Kamel v. 5Church, Inc., 2019 WL 4024252, *8 (W.D.N.C. Aug. 23, 2019). The Business Court also rejected a request to examine extrinsic evidence to shed light on what the parties intended, noting that’s intended only “to clarify ambiguities not to create them.” 2020 NCBC 13, ¶ 28.
Takeaways:
- The Court opted for a narrow, literal interpretation of a clause defining right of first refusal investment options.
- The Court continues a trend of carefully parsing parties’ claims about what agreements say, and calling out litigants for expansive liberties taken in describing them.
Fiduciary Duty
Plaintiff also alleged breach of fiduciary duty and constructive fraud claims arising from defendant Patrick Whalen’s failure to disclose that the group intended to open a 5Church restaurant in Charleston, South Carolina. Each of the claims required a finding that Whalen owed a fiduciary duty to Panzino – an inquiry complicated by 5Church’s status as an incorporated entity that behaved and ran itself more like a limited liability company. The Court noted that while 5Church was a North Carolina corporation, it “has been governed much like a limited liability company.” That included a contract “styled as an operating agreement,” a manager instead of a board of directors, and references to members instead of shareholders. Id. ¶ 5. The Business Court found the formation “unusual,” but applied the operating agreement because “no one challenges [its] validity.” Id.
As the manager of 5Church, the Court found Whalen functioned akin to a corporate director who had duties to the corporation but not any one, or all, of the shareholders. See N.C. Gen. Stat. § 55-8-30. The Court did not decide whether 5Church had the authority to contract for a non-statutory fiduciary duty (as an LLC would), but curtly rejected Plaintiff’s argument that the parties had intended to do so in an operating agreement provision regarding Whalen’s authority as manager.
The Court found that Panzino had taken considerable liberties in that argument, and flagged it:
“In his opposition brief, Panzino crops the first sentence in its entirety, omits the introduction to the second sentence, and then reads the last clause in isolation to impose new fiduciary duties by implication. That is not a reasonable interpretation.”
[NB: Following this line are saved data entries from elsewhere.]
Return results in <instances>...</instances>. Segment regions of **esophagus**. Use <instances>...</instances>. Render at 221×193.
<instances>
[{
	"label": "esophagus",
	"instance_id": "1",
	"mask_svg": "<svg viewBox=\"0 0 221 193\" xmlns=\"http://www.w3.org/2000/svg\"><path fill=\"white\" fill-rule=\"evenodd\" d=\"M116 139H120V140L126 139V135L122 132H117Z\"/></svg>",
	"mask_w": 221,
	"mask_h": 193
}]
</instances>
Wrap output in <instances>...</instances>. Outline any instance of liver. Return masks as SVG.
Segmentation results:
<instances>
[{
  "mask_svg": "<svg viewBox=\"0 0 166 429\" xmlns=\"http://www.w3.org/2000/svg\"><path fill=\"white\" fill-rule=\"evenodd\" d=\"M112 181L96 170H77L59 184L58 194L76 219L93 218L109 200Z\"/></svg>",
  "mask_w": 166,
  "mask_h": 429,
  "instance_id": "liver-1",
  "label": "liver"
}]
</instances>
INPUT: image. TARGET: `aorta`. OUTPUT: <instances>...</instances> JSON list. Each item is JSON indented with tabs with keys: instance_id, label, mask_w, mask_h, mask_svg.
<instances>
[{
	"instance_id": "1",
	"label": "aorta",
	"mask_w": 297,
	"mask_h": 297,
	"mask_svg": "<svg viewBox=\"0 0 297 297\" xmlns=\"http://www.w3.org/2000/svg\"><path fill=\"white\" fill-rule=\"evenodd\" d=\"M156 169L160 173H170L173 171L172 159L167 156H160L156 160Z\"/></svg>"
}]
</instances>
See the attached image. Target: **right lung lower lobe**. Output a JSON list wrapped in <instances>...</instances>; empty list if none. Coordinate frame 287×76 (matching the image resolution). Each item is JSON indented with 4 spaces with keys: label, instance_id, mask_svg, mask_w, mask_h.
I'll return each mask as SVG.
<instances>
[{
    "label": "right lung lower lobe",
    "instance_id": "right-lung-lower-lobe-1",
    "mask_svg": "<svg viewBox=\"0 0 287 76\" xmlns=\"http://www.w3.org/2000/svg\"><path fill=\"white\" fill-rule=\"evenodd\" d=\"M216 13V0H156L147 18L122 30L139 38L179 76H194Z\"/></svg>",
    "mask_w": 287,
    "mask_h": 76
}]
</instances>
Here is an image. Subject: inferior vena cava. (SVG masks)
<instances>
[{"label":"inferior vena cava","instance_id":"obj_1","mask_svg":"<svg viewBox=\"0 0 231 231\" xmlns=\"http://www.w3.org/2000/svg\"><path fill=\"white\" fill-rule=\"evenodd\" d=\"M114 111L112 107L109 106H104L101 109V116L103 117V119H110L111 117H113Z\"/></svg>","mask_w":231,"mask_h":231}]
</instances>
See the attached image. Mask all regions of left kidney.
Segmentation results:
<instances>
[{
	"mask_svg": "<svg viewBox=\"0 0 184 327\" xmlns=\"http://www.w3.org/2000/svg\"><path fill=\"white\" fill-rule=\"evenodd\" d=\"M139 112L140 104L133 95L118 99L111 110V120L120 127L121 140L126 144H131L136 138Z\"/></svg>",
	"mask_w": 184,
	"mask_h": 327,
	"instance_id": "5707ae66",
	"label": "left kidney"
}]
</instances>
2020 NCBC 13, ¶ 18. (For another look at the Court’s scrutiny of parties’ claims about controlling documents, see our recent post, here.) The Court noted that MAP Management of Charlotte, LLC, a majority shareholder in 5Church, might have had a duty to protect the interests of Panzino as a minority shareholder. But, Plaintiff did not sue MAP, and Whalen’s participation in MAP did not impute duties MAP might have had to him, personally. Id. ¶ 20. Panzino attempted to remedy the problem by suing MAP for constructive fraud and breach of fiduciary duty in a separate action that was just recently designated to the Business Court.
Surviving Breach Claims
The Court allowed two breach claims to proceed to trial. Panzino argued that defendants had failed to make distributions required under the operating agreement during a period before he sold his remaining interests. Defendants argued that, without any proof of damages, summary judgment was appropriate. The Court declined, noting that proof of damages is not a breach of contract claim element. Id. ¶ 31. Plaintiff’s undisputed claim that 5Church did not provide specified monthly financial statements also advanced. The Court rejected application of the traditional rule that a shareholder can’t bring an action for damage to his or her shares because of a wrong to the entity. Here, Panzino’s claim survived because the agreement required the entity to provide information to him, and Plaintiff “seeks to enforce his own rights, and not those of 5Church.” Id. ¶ 34.